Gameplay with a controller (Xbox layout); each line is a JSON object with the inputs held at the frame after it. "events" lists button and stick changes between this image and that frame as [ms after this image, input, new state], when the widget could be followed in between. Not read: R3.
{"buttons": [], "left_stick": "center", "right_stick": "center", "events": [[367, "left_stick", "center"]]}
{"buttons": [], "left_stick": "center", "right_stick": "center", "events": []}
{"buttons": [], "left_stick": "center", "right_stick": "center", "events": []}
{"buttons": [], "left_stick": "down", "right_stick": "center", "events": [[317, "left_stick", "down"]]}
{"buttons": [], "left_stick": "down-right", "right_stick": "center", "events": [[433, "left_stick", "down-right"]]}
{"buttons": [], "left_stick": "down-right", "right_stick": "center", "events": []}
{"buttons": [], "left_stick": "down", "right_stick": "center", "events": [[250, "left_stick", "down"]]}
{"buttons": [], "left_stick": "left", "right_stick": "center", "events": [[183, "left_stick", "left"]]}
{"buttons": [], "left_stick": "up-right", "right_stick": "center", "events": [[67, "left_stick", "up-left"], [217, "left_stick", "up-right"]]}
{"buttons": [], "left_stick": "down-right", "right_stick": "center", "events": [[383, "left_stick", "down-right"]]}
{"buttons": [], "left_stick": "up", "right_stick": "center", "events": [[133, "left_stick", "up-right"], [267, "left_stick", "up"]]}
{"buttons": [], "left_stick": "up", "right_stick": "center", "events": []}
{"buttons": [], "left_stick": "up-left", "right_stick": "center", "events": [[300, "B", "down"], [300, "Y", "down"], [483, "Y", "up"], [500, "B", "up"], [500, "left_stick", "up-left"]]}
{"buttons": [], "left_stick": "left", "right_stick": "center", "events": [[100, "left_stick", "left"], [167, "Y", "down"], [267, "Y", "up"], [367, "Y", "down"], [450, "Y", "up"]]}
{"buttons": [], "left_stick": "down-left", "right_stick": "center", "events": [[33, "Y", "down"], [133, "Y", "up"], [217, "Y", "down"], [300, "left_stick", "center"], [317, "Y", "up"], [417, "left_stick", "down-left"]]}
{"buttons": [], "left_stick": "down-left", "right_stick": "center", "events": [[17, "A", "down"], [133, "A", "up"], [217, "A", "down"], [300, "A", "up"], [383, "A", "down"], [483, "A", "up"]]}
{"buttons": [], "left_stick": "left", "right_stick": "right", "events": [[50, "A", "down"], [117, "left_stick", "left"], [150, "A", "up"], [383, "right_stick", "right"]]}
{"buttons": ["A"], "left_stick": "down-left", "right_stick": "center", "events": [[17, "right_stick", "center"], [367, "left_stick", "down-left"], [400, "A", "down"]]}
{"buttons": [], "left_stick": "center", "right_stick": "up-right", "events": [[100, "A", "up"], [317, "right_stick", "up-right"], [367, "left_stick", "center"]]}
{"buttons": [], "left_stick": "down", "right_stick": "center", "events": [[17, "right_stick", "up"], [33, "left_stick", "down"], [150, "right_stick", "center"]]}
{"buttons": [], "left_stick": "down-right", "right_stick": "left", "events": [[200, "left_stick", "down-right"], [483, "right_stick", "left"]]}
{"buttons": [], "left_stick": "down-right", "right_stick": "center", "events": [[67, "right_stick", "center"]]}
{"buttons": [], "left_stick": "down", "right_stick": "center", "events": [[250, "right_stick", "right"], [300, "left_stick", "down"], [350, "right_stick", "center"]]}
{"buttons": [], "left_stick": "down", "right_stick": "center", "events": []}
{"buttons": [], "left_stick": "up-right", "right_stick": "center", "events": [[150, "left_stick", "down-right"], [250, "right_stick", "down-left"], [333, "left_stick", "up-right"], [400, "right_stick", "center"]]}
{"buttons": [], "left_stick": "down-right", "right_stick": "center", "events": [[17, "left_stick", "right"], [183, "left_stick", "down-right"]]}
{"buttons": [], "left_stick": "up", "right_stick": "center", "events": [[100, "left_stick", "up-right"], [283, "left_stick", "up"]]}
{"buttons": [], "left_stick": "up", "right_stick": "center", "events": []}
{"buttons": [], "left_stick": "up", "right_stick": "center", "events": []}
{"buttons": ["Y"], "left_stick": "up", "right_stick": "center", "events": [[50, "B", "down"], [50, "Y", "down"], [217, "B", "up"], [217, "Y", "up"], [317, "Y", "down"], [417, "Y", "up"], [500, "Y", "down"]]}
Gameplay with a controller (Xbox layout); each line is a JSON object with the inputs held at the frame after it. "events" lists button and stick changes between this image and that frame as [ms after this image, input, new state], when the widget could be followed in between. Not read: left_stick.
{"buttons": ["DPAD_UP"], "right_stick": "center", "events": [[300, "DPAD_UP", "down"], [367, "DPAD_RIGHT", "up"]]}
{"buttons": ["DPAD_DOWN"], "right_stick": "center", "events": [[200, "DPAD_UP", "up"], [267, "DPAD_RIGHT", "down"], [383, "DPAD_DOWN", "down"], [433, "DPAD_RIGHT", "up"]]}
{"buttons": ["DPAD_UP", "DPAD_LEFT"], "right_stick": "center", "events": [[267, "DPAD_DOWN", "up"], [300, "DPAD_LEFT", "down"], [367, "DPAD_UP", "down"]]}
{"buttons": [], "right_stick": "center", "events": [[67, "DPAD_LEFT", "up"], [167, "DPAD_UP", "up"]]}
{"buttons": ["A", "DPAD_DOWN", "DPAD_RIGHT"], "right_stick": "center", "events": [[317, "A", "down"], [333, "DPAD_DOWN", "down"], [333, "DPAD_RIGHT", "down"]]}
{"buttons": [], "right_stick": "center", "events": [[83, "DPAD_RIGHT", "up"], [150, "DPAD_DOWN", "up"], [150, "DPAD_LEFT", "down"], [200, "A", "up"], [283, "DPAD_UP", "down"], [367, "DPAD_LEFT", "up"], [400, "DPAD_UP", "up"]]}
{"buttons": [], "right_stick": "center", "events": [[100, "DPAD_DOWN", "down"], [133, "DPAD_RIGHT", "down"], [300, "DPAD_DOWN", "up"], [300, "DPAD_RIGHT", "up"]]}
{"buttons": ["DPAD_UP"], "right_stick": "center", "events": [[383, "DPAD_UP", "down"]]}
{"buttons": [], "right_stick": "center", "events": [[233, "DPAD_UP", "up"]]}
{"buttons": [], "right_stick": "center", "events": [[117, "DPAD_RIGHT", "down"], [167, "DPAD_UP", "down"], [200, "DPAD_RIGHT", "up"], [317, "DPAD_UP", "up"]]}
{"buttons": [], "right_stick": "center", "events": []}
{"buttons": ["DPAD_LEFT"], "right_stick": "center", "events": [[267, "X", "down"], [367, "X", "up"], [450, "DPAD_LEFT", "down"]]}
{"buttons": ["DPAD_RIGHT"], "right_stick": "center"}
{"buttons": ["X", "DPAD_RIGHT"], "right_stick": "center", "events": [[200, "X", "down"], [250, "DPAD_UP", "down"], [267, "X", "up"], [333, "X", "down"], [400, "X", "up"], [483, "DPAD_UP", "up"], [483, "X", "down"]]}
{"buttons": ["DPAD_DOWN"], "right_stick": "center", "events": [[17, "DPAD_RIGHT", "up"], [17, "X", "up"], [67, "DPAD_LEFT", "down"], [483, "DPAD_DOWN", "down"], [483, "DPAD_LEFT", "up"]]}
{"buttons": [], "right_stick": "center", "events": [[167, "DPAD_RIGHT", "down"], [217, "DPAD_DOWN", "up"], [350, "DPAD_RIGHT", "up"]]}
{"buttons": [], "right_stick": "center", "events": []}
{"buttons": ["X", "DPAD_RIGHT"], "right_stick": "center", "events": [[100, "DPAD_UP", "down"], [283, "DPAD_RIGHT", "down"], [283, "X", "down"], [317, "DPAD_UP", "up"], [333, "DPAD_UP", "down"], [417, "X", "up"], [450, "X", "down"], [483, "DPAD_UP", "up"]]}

Work required: Your task is to reproduce the full listing exactly.

Reply:
Gameplay with a controller (Xbox layout); each line is a JSON object with the inputs held at the frame after it. "events" lists button and stick changes between this image and that frame as [ms after this image, input, new state], when the widget could be followed in between. Not read: R3.
{"buttons": [], "left_stick": "center", "right_stick": "center", "events": [[367, "left_stick", "center"]]}
{"buttons": [], "left_stick": "center", "right_stick": "center", "events": []}
{"buttons": [], "left_stick": "center", "right_stick": "center", "events": []}
{"buttons": [], "left_stick": "down", "right_stick": "center", "events": [[317, "left_stick", "down"]]}
{"buttons": [], "left_stick": "down-right", "right_stick": "center", "events": [[433, "left_stick", "down-right"]]}
{"buttons": [], "left_stick": "down-right", "right_stick": "center", "events": []}
{"buttons": [], "left_stick": "down", "right_stick": "center", "events": [[250, "left_stick", "down"]]}
{"buttons": [], "left_stick": "left", "right_stick": "center", "events": [[183, "left_stick", "left"]]}
{"buttons": [], "left_stick": "up-right", "right_stick": "center", "events": [[67, "left_stick", "up-left"], [217, "left_stick", "up-right"]]}
{"buttons": [], "left_stick": "down-right", "right_stick": "center", "events": [[383, "left_stick", "down-right"]]}
{"buttons": [], "left_stick": "up", "right_stick": "center", "events": [[133, "left_stick", "up-right"], [267, "left_stick", "up"]]}
{"buttons": [], "left_stick": "up", "right_stick": "center", "events": []}
{"buttons": [], "left_stick": "up-left", "right_stick": "center", "events": [[300, "B", "down"], [300, "Y", "down"], [483, "Y", "up"], [500, "B", "up"], [500, "left_stick", "up-left"]]}
{"buttons": [], "left_stick": "left", "right_stick": "center", "events": [[100, "left_stick", "left"], [167, "Y", "down"], [267, "Y", "up"], [367, "Y", "down"], [450, "Y", "up"]]}
{"buttons": [], "left_stick": "down-left", "right_stick": "center", "events": [[33, "Y", "down"], [133, "Y", "up"], [217, "Y", "down"], [300, "left_stick", "center"], [317, "Y", "up"], [417, "left_stick", "down-left"]]}
{"buttons": [], "left_stick": "down-left", "right_stick": "center", "events": [[17, "A", "down"], [133, "A", "up"], [217, "A", "down"], [300, "A", "up"], [383, "A", "down"], [483, "A", "up"]]}
{"buttons": [], "left_stick": "left", "right_stick": "right", "events": [[50, "A", "down"], [117, "left_stick", "left"], [150, "A", "up"], [383, "right_stick", "right"]]}
{"buttons": ["A"], "left_stick": "down-left", "right_stick": "center", "events": [[17, "right_stick", "center"], [367, "left_stick", "down-left"], [400, "A", "down"]]}
{"buttons": [], "left_stick": "center", "right_stick": "up-right", "events": [[100, "A", "up"], [317, "right_stick", "up-right"], [367, "left_stick", "center"]]}
{"buttons": [], "left_stick": "down", "right_stick": "center", "events": [[17, "right_stick", "up"], [33, "left_stick", "down"], [150, "right_stick", "center"]]}
{"buttons": [], "left_stick": "down-right", "right_stick": "left", "events": [[200, "left_stick", "down-right"], [483, "right_stick", "left"]]}
{"buttons": [], "left_stick": "down-right", "right_stick": "center", "events": [[67, "right_stick", "center"]]}
{"buttons": [], "left_stick": "down", "right_stick": "center", "events": [[250, "right_stick", "right"], [300, "left_stick", "down"], [350, "right_stick", "center"]]}
{"buttons": [], "left_stick": "down", "right_stick": "center", "events": []}
{"buttons": [], "left_stick": "up-right", "right_stick": "center", "events": [[150, "left_stick", "down-right"], [250, "right_stick", "down-left"], [333, "left_stick", "up-right"], [400, "right_stick", "center"]]}
{"buttons": [], "left_stick": "down-right", "right_stick": "center", "events": [[17, "left_stick", "right"], [183, "left_stick", "down-right"]]}
{"buttons": [], "left_stick": "up", "right_stick": "center", "events": [[100, "left_stick", "up-right"], [283, "left_stick", "up"]]}
{"buttons": [], "left_stick": "up", "right_stick": "center", "events": []}
{"buttons": [], "left_stick": "up", "right_stick": "center", "events": []}
{"buttons": ["Y"], "left_stick": "up", "right_stick": "center", "events": [[50, "B", "down"], [50, "Y", "down"], [217, "B", "up"], [217, "Y", "up"], [317, "Y", "down"], [417, "Y", "up"], [500, "Y", "down"]]}
Gameplay with a controller (Xbox layout); each line is a JSON object with the inputs held at the frame after it. "events" lists button and stick changes between this image and that frame as [ms after this image, input, new state], when the widget could be followed in between. Not read: left_stick.
{"buttons": ["DPAD_UP"], "right_stick": "center", "events": [[300, "DPAD_UP", "down"], [367, "DPAD_RIGHT", "up"]]}
{"buttons": ["DPAD_DOWN"], "right_stick": "center", "events": [[200, "DPAD_UP", "up"], [267, "DPAD_RIGHT", "down"], [383, "DPAD_DOWN", "down"], [433, "DPAD_RIGHT", "up"]]}
{"buttons": ["DPAD_UP", "DPAD_LEFT"], "right_stick": "center", "events": [[267, "DPAD_DOWN", "up"], [300, "DPAD_LEFT", "down"], [367, "DPAD_UP", "down"]]}
{"buttons": [], "right_stick": "center", "events": [[67, "DPAD_LEFT", "up"], [167, "DPAD_UP", "up"]]}
{"buttons": ["A", "DPAD_DOWN", "DPAD_RIGHT"], "right_stick": "center", "events": [[317, "A", "down"], [333, "DPAD_DOWN", "down"], [333, "DPAD_RIGHT", "down"]]}
{"buttons": [], "right_stick": "center", "events": [[83, "DPAD_RIGHT", "up"], [150, "DPAD_DOWN", "up"], [150, "DPAD_LEFT", "down"], [200, "A", "up"], [283, "DPAD_UP", "down"], [367, "DPAD_LEFT", "up"], [400, "DPAD_UP", "up"]]}
{"buttons": [], "right_stick": "center", "events": [[100, "DPAD_DOWN", "down"], [133, "DPAD_RIGHT", "down"], [300, "DPAD_DOWN", "up"], [300, "DPAD_RIGHT", "up"]]}
{"buttons": ["DPAD_UP"], "right_stick": "center", "events": [[383, "DPAD_UP", "down"]]}
{"buttons": [], "right_stick": "center", "events": [[233, "DPAD_UP", "up"]]}
{"buttons": [], "right_stick": "center", "events": [[117, "DPAD_RIGHT", "down"], [167, "DPAD_UP", "down"], [200, "DPAD_RIGHT", "up"], [317, "DPAD_UP", "up"]]}
{"buttons": [], "right_stick": "center", "events": []}
{"buttons": ["DPAD_LEFT"], "right_stick": "center", "events": [[267, "X", "down"], [367, "X", "up"], [450, "DPAD_LEFT", "down"]]}
{"buttons": ["DPAD_RIGHT"], "right_stick": "center"}
{"buttons": ["X", "DPAD_RIGHT"], "right_stick": "center", "events": [[200, "X", "down"], [250, "DPAD_UP", "down"], [267, "X", "up"], [333, "X", "down"], [400, "X", "up"], [483, "DPAD_UP", "up"], [483, "X", "down"]]}
{"buttons": ["DPAD_DOWN"], "right_stick": "center", "events": [[17, "DPAD_RIGHT", "up"], [17, "X", "up"], [67, "DPAD_LEFT", "down"], [483, "DPAD_DOWN", "down"], [483, "DPAD_LEFT", "up"]]}
{"buttons": [], "right_stick": "center", "events": [[167, "DPAD_RIGHT", "down"], [217, "DPAD_DOWN", "up"], [350, "DPAD_RIGHT", "up"]]}
{"buttons": [], "right_stick": "center", "events": []}
{"buttons": ["X", "DPAD_RIGHT"], "right_stick": "center", "events": [[100, "DPAD_UP", "down"], [283, "DPAD_RIGHT", "down"], [283, "X", "down"], [317, "DPAD_UP", "up"], [333, "DPAD_UP", "down"], [417, "X", "up"], [450, "X", "down"], [483, "DPAD_UP", "up"]]}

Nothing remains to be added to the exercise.